Kocuria varians

Scientific classification
- Domain: Bacteria
- Kingdom: Bacillati
- Phylum: Actinomycetota
- Class: Actinomycetes
- Order: Micrococcales
- Family: Micrococcaceae
- Genus: Kocuria
- Species: K. varians
- Binomial name: Kocuria varians (Migula 1900) Stackebrandt et al. 1995
- Type strain: ATCC 15306 CCM 884 CCUG 35392 CIP 81.73 DSM 20033 HAMBI 1951 HAMBI 40 IEGM 400 IFO 15358 JCM 7238 LMG 14231 NBRC 15358 NCTC 7564 VKM B-1827
- Synonyms: Micrococcus varians Migula 1900 (Approved Lists 1980);

= Kocuria varians =

- Authority: (Migula 1900) Stackebrandt et al. 1995
- Synonyms: Micrococcus varians Migula 1900 (Approved Lists 1980)

Species of bacterium

Kocuria varians is a gram-positive species of bacteria in the genus Kocuria.
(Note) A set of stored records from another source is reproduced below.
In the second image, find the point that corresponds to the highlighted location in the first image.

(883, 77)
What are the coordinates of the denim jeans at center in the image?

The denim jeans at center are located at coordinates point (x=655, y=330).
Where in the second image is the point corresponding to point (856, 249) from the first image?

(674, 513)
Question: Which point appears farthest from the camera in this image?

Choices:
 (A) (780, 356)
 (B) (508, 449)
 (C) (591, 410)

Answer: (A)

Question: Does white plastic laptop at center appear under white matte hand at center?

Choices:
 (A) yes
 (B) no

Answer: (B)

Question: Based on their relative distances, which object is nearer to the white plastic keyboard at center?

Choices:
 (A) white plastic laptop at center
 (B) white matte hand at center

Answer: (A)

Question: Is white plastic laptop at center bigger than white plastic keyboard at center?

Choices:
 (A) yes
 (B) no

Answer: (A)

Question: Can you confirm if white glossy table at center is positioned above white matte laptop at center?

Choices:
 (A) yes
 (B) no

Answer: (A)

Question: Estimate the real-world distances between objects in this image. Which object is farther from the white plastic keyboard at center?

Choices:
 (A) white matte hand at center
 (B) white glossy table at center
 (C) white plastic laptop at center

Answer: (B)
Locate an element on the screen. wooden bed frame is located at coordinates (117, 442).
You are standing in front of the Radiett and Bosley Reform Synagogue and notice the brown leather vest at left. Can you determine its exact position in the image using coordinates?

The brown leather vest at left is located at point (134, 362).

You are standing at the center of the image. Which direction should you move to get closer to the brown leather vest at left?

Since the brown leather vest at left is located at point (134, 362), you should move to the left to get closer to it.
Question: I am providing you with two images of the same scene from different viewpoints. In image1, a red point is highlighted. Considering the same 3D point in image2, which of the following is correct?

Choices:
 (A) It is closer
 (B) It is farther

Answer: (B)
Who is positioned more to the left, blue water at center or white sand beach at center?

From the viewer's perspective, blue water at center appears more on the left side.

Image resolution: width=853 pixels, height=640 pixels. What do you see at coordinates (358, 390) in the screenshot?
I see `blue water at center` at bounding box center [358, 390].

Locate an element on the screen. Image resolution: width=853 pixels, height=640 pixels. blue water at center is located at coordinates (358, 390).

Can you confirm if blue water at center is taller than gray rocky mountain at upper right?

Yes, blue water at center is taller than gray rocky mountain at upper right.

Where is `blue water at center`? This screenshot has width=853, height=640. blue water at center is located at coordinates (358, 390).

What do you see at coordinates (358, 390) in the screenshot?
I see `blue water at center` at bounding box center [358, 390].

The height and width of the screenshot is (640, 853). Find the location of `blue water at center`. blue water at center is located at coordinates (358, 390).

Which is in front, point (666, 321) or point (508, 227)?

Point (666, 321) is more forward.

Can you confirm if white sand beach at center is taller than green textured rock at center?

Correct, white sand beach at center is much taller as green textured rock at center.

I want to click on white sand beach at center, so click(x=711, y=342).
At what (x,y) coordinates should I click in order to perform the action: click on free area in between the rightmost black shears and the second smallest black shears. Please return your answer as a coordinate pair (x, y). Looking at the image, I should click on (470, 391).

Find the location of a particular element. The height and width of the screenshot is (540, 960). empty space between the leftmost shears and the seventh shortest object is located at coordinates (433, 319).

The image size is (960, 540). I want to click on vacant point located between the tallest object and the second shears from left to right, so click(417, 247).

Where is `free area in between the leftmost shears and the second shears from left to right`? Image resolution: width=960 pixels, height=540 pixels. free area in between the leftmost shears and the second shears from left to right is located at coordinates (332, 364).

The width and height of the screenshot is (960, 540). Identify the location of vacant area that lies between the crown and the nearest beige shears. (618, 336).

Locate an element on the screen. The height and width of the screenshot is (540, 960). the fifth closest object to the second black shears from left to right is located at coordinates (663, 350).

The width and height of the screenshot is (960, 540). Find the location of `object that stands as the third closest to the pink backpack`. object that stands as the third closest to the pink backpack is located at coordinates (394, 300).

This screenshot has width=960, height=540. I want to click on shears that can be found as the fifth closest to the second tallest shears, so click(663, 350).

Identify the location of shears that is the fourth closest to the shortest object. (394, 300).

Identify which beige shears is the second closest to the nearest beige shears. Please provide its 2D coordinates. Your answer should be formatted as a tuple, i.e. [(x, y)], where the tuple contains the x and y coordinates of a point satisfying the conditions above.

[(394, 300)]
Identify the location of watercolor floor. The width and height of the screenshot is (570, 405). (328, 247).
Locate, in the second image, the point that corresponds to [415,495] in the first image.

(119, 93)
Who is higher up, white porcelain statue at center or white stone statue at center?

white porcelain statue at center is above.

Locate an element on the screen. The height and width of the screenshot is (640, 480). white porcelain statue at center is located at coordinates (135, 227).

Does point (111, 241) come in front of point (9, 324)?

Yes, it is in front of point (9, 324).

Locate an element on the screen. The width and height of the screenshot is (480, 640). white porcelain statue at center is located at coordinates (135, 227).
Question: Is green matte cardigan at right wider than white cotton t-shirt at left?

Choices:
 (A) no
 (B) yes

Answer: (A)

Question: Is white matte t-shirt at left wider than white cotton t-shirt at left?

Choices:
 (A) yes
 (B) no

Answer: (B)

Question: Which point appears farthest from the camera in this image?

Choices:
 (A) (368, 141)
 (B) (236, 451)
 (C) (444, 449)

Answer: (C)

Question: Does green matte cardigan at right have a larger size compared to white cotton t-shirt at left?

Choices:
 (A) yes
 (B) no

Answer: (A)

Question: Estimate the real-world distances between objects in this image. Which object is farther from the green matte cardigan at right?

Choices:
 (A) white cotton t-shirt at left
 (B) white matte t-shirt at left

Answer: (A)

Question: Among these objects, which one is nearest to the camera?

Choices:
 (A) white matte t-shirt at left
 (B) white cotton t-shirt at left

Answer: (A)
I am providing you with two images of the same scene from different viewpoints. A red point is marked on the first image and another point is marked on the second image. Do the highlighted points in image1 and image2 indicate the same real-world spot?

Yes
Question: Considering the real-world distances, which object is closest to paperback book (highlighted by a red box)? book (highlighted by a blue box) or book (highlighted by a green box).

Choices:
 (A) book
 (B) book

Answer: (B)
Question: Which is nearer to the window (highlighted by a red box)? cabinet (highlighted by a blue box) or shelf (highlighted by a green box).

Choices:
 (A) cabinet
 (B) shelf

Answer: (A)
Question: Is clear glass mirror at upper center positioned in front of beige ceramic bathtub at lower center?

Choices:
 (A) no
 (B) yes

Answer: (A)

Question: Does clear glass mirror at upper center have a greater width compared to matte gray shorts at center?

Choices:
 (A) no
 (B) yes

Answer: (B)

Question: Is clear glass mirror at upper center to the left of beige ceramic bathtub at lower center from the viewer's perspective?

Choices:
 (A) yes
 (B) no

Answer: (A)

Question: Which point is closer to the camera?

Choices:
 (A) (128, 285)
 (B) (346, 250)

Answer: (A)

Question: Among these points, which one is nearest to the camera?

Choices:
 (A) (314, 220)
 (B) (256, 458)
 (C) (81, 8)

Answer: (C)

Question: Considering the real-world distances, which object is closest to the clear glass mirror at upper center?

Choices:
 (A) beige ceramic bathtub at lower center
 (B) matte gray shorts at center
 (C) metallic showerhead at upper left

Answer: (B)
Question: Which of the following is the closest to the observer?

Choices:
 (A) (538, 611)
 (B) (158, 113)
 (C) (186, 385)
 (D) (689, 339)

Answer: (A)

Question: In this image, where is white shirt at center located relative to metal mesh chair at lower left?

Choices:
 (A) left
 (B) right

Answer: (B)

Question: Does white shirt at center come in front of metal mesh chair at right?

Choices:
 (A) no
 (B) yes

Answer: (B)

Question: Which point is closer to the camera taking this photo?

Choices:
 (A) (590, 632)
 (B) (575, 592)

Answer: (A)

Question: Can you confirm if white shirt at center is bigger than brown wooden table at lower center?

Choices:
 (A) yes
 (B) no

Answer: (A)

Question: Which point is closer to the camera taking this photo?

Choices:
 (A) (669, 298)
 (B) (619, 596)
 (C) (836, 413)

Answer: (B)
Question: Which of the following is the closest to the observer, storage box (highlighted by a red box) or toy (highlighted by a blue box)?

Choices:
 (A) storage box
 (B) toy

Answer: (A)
It has been isolated from milk, meat, skin, soil, and beach sand. It is 0.9 to 1.5 micrometers in diameter, and occurs in clusters, which can be up to 4 millimeters in diameter and are yellow. It is known to cause ocular infections, brain abscesses, and endophthalmitis.